◆ **Activity**
Search for the word "Cosmin" in the entries. Each line that holds it should be copied.

◆ **Records shown**
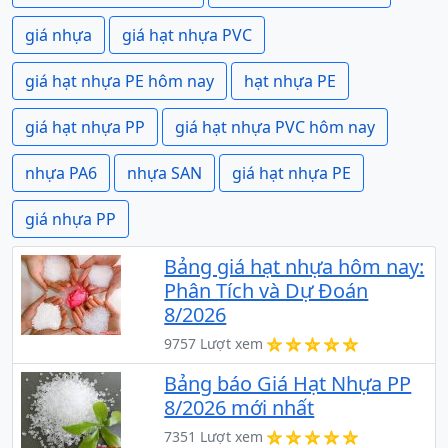
giá nhựa
giá hạt nhựa PVC
giá hạt nhựa PE hôm nay
hạt nhựa PE
giá hạt nhựa PP
giá hạt nhựa PVC hôm nay
nhựa PA6
nhựa SAN
giá hạt nhựa PE
giá nhựa PP
Bảng giá hạt nhựa hôm nay:
Phân Tích và Dự Đoán
8/2026
9757 Lượt xem
Bảng báo Giá Hạt Nhựa PP
8/2026 mới nhất
7351 Lượt xem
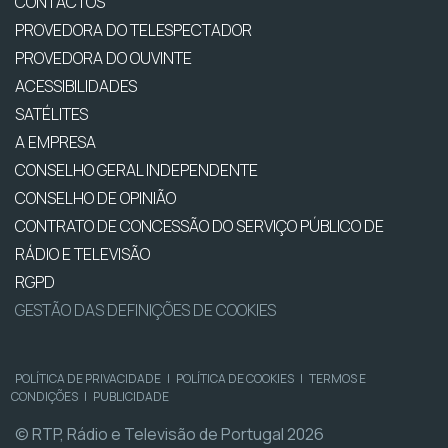
CONTACTOS
PROVEDORA DO TELESPECTADOR
PROVEDORA DO OUVINTE
ACESSIBILIDADES
SATÉLITES
A EMPRESA
CONSELHO GERAL INDEPENDENTE
CONSELHO DE OPINIÃO
CONTRATO DE CONCESSÃO DO SERVIÇO PÚBLICO DE
RÁDIO E TELEVISÃO
RGPD
GESTÃO DAS DEFINIÇÕES DE COOKIES
POLÍTICA DE PRIVACIDADE
|
POLÍTICA DE COOKIES
|
TERMOS E
CONDIÇÕES
|
PUBLICIDADE
© RTP, Rádio e Televisão de Portugal 2026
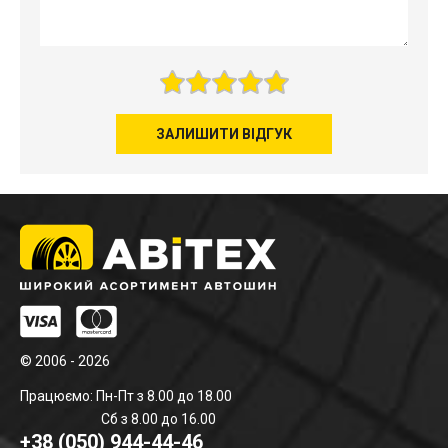
ЗАЛИШИТИ ВІДГУК
© 2006 - 2026
Працюємо: Пн-Пт з 8.00 до 18.00
Сб з 8.00 до 16.00
+38 (050) 944-44-46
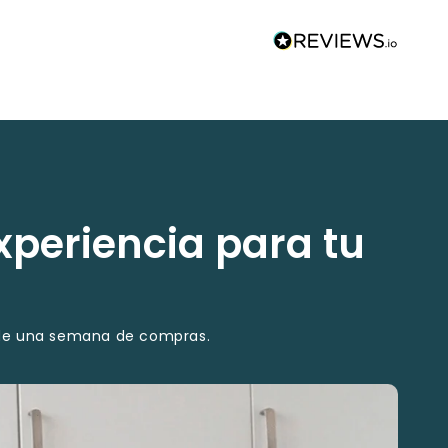
xperiencia para tu
o de una semana de compras.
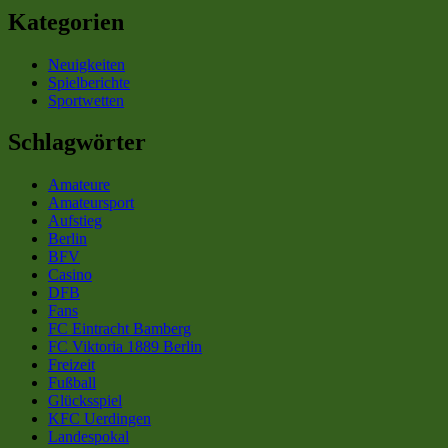
Kategorien
Neuigkeiten
Spielberichte
Sportwetten
Schlagwörter
Amateure
Amateursport
Aufstieg
Berlin
BFV
Casino
DFB
Fans
FC Eintracht Bamberg
FC Viktoria 1889 Berlin
Freizeit
Fußball
Glücksspiel
KFC Uerdingen
Landespokal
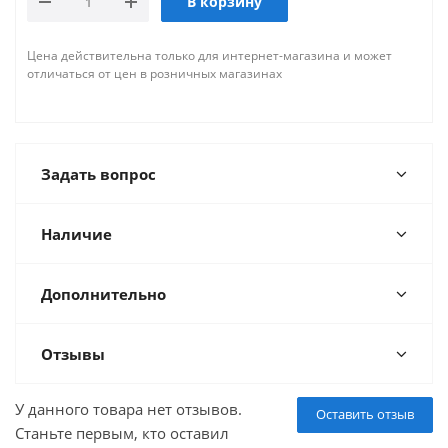
В корзину
Цена действительна только для интернет-магазина и может
отличаться от цен в розничных магазинах
Задать вопрос
Наличие
Дополнительно
Отзывы
У данного товара нет отзывов.
Оставить отзыв
Станьте первым, кто оставил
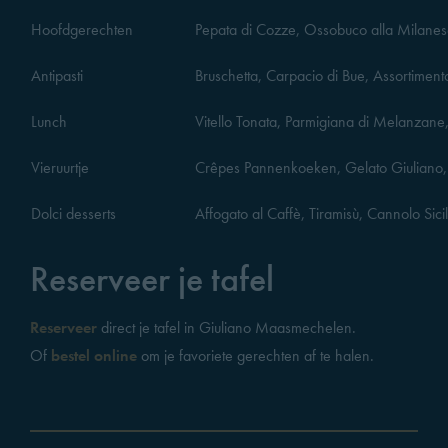
Hoofdgerechten
Pepata di Cozze, Ossobuco alla Milanese
Antipasti
Bruschetta, Carpacio di Bue, Assortiment
Lunch
Vitello Tonata, Parmigiana di Melanzane, 
Vieruurtje
Crêpes Pannenkoeken, Gelato Giuliano, 
Dolci desserts
Affogato al Caffè, Tiramisù, Cannolo Sici
Reserveer je tafel
Reserveer
direct je tafel in Giuliano Maasmechelen.
Of
bestel online
om je favoriete gerechten af te halen.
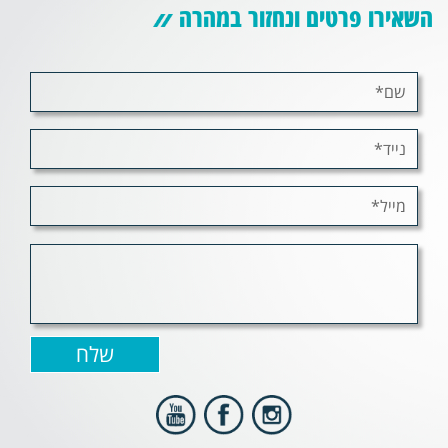
השאירו פרטים ונחזור במהרה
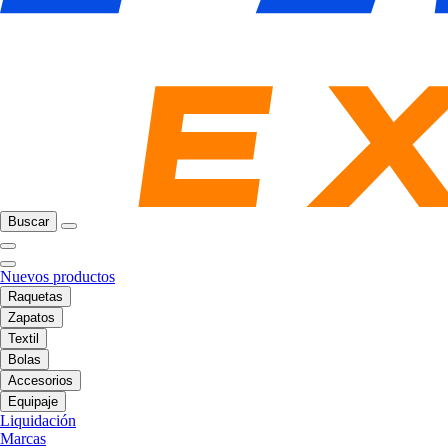
Buscar
Nuevos productos
Raquetas
Zapatos
Textil
Bolas
Accesorios
Equipaje
Liquidación
Marcas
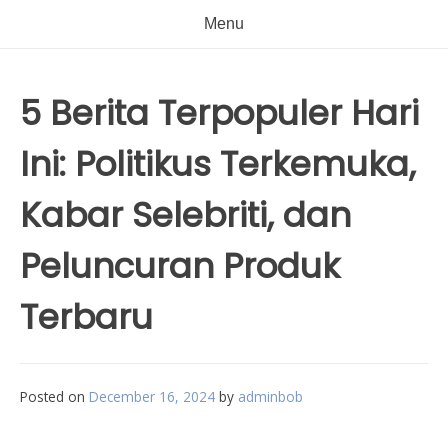
Menu
5 Berita Terpopuler Hari
Ini: Politikus Terkemuka,
Kabar Selebriti, dan
Peluncuran Produk
Terbaru
Posted on
December 16, 2024
by
adminbob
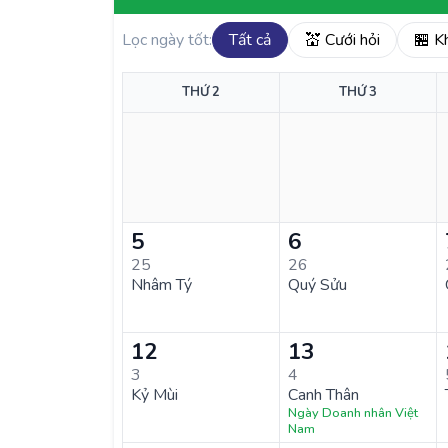
Lọc ngày tốt:
Tất cả
💒 Cưới hỏi
🏪 K
THỨ 2
THỨ 3
5
6
25
26
Nhâm Tý
Quý Sửu
12
13
3
4
Kỷ Mùi
Canh Thân
Ngày Doanh nhân Việt
Nam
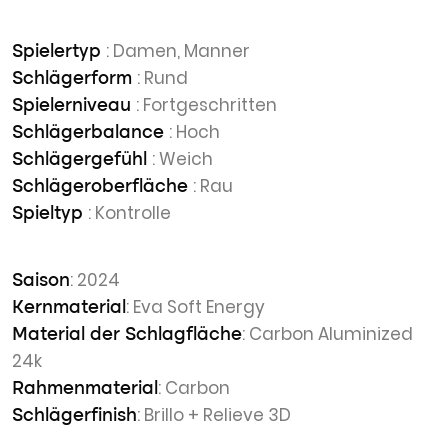
: Damen, Manner
Spielertyp
: Rund
Schlägerform
: Fortgeschritten
Spielerniveau
: Hoch
Schlägerbalance
: Weich
Schlägergefühl
: Rau
Schlägeroberfläche
: Kontrolle
Spieltyp
: 2024
Saison
: Eva Soft Energy
Kernmaterial
: Carbon Aluminized
Material der Schlagfläche
24k
: Carbon
Rahmenmaterial
: Brillo + Relieve 3D
Schlägerfinish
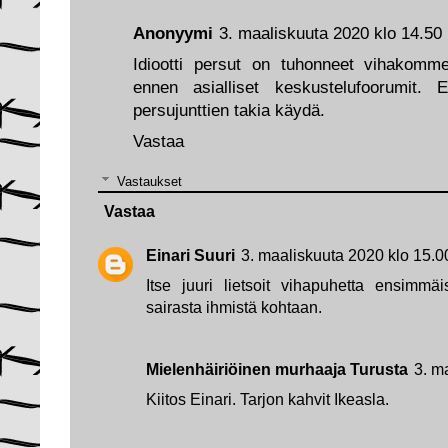
Anonyymi
3. maaliskuuta 2020 klo 14.50
Idiootti persut on tuhonneet vihakommen
ennen asialliset keskustelufoorumit. 
persujunttien takia käydä.
Vastaa
Vastaukset
Vastaa
Einari Suuri
3. maaliskuuta 2020 klo 15.0
Itse juuri lietsoit vihapuhetta ensimmä
sairasta ihmistä kohtaan.
Mielenhäiriöinen murhaaja Turusta
3. m
Kiitos Einari. Tarjon kahvit Ikeasla.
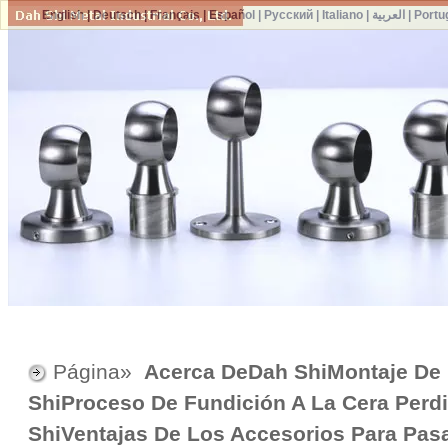
English
|
Deutsch
|
Français
|
Español
|
Русский
|
Italiano
|
العربية
|
Portu
Página»
Acerca DeDah ShiMontaje De
ShiProceso De Fundición A La Cera Perdi
ShiVentajas De Los Accesorios Para Pa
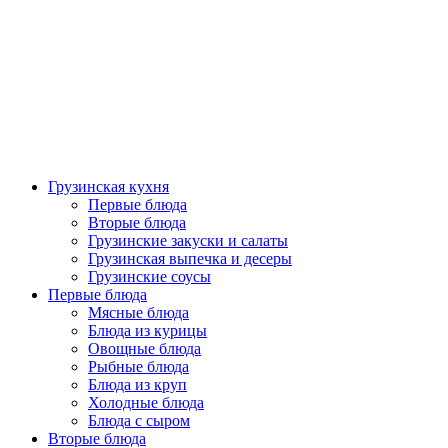
Грузинская кухня
Первые блюда
Вторые блюда
Грузинские закуски и салаты
Грузинская выпечка и десеры
Грузинские соусы
Первые блюда
Мясные блюда
Блюда из курицы
Овощные блюда
Рыбные блюда
Блюда из круп
Холодные блюда
Блюда с сыром
Вторые блюда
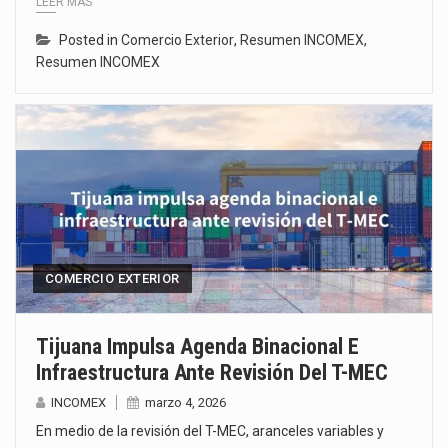
LEER MÁS
Posted in
Comercio Exterior
,
Resumen INCOMEX
,
Resumen INCOMEX
COMERCIO EXTERIOR
Tijuana Impulsa Agenda Binacional E
Infraestructura Ante Revisión Del T-MEC
INCOMEX
marzo 4, 2026
En medio de la revisión del T-MEC, aranceles variables y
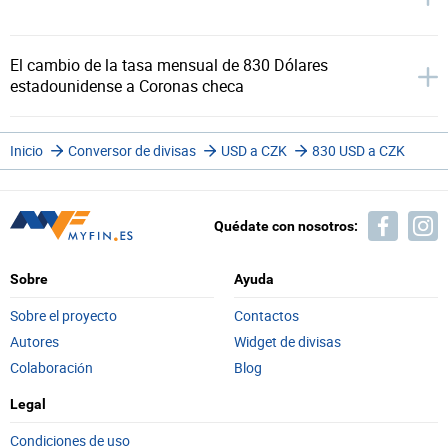
El cambio de la tasa mensual de 830 Dólares
estadounidense a Coronas checa
Inicio
Conversor de divisas
USD a CZK
830 USD a CZK
Quédate con nosotros:
Sobre
Ayuda
Sobre el proyecto
Contactos
Autores
Widget de divisas
Colaboración
Blog
Legal
Condiciones de uso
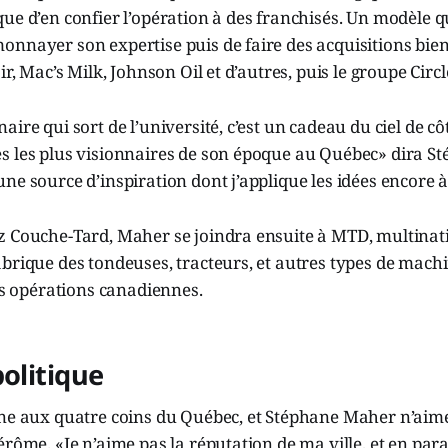
ue d’en confier l’opération à des franchisés. Un modèle q
onnayer son expertise puis de faire des acquisitions bie
ir, Mac’s Milk, Johnson Oil et d’autres, puis le groupe Circl
aire qui sort de l’université, c’est un cadeau du ciel de c
s les plus visionnaires de son époque au Québec» dira S
ne source d’inspiration dont j’applique les idées encore à 
z Couche-Tard, Maher se joindra ensuite à MTD, multinat
brique des tondeuses, tracteurs, et autres types de machi
les opérations canadiennes.
politique
ne aux quatre coins du Québec, et Stéphane Maher n’aime 
érôme. «Je n’aime pas la réputation de ma ville, et en para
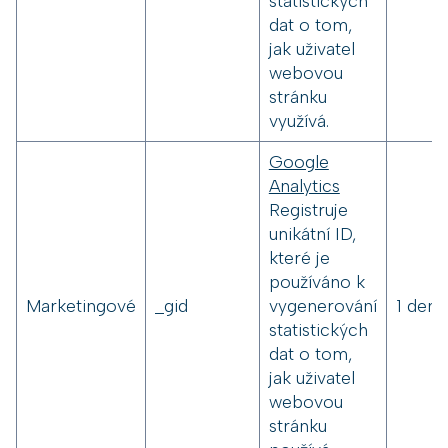
statistických
dat o tom,
jak uživatel
webovou
stránku
využívá.
Google
Analytics
Registruje
unikátní ID,
které je
používáno k
Marketingové
_gid
vygenerování
1 den
statistických
dat o tom,
jak uživatel
webovou
stránku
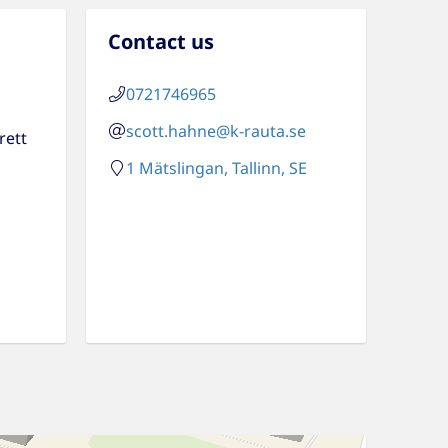
Contact us
0721746965
scott.hahne@k-rauta.se
rett
1 Mätslingan, Tallinn, SE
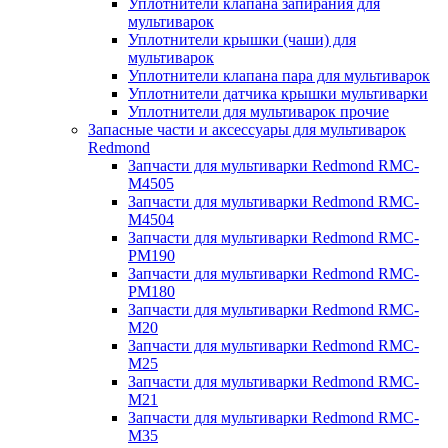
Уплотнители клапана запирания для
мультиварок
Уплотнители крышки (чаши) для
мультиварок
Уплотнители клапана пара для мультиварок
Уплотнители датчика крышки мультиварки
Уплотнители для мультиварок прочие
Запасные части и аксессуары для мультиварок
Redmond
Запчасти для мультиварки Redmond RMC-
M4505
Запчасти для мультиварки Redmond RMC-
M4504
Запчасти для мультиварки Redmond RMC-
PM190
Запчасти для мультиварки Redmond RMC-
PM180
Запчасти для мультиварки Redmond RMC-
M20
Запчасти для мультиварки Redmond RMC-
M25
Запчасти для мультиварки Redmond RMC-
M21
Запчасти для мультиварки Redmond RMC-
M35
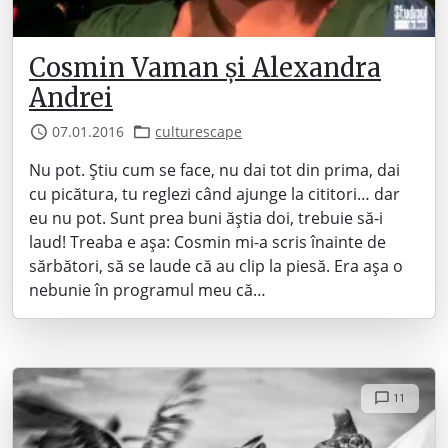
Cosmin Vaman și Alexandra
Andrei
07.01.2016
culturescape
Nu pot. Știu cum se face, nu dai tot din prima, dai
cu picătura, tu reglezi când ajunge la cititori… dar
eu nu pot. Sunt prea buni ăștia doi, trebuie să-i
laud! Treaba e așa: Cosmin mi-a scris înainte de
sărbători, să se laude că au clip la piesă. Era așa o
nebunie în programul meu că…
11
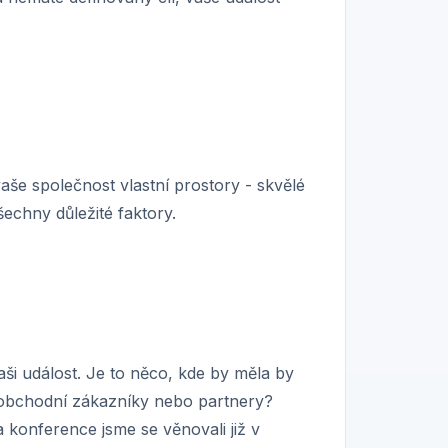
še společnost vlastní prostory - skvělé
echny důležité faktory.
vaši událost. Je to něco, kde by měla by
d obchodní zákazníky nebo partnery?
a konference jsme se věnovali již v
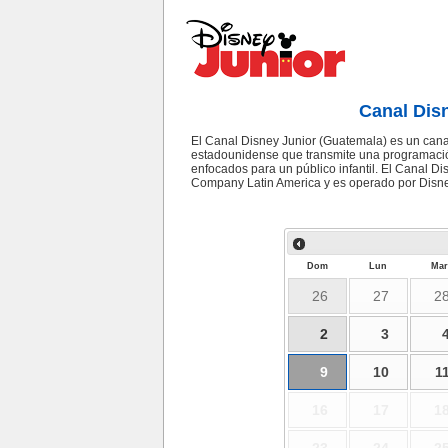
Canal Dis
El Canal Disney Junior (Guatemala) es un canal
estadounidense que transmite una programació
enfocados para un público infantil. El Canal D
Company Latin America y es operado por Disn
Dom
Lun
Mar
26
27
2
2
3
9
10
1
16
17
1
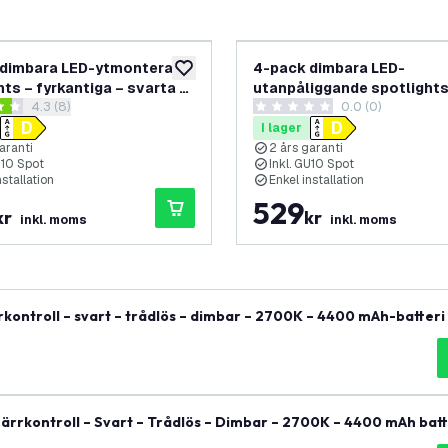
 dimbara LED-ytmonterade
4-pack dimbara LED-
lägg till i önskelistan
hts – fyrkantiga – svarta –
utanpåliggande spotlights
öppna recensionspanel
4.3 (8)
0.0 (0)
00K – riktbara
fyrkantiga – vita – 3W – 2
nbetyg
0 stjärnbetyg
vinklingsbara
I lager
aranti
2 års garanti
U10 Spot
Inkl. GU10 Spot
nstallation
Enkel installation
529
kr
kr
inkl. moms
inkl. moms
ntroll – svart – trådlös – dimbar – 2700K – 4400 mAh-batteri 
rrkontroll – Svart – Trådlös – Dimbar – 2700K – 4400 mAh batt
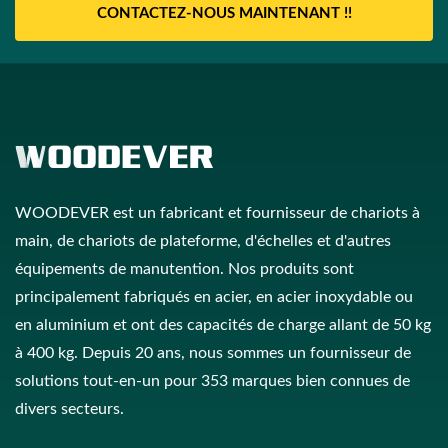
CONTACTEZ-NOUS MAINTENANT !!
WOODEVER est un fabricant et fournisseur de chariots à
main, de chariots de plateforme, d'échelles et d'autres
équipements de manutention. Nos produits sont
principalement fabriqués en acier, en acier inoxydable ou
en aluminium et ont des capacités de charge allant de 50 kg
à 400 kg. Depuis 20 ans, nous sommes un fournisseur de
solutions tout-en-un pour 353 marques bien connues de
divers secteurs.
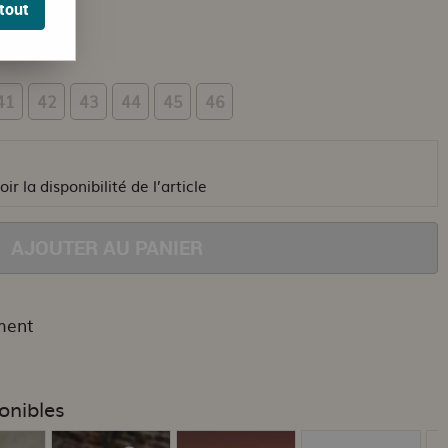
tout
41
42
43
44
45
46
ir la disponibilité de l’article
AJOUTER AU PANIER
ment
onibles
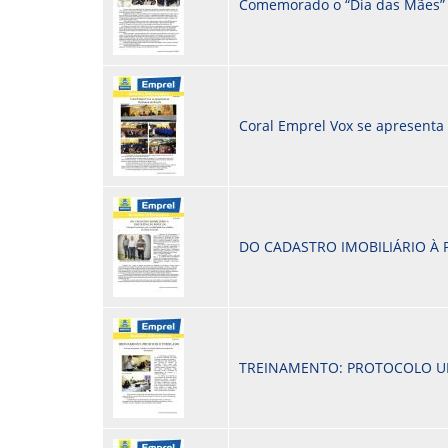
Comemorado o “Dia das Mães”
Coral Emprel Vox se apresenta 
DO CADASTRO IMOBILIÁRIO À 
TREINAMENTO: PROTOCOLO U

◆ **Output of the task**
Cosmin Vaman și Alexandra
laud! Treaba e așa: Cosmin mi-a scris înainte de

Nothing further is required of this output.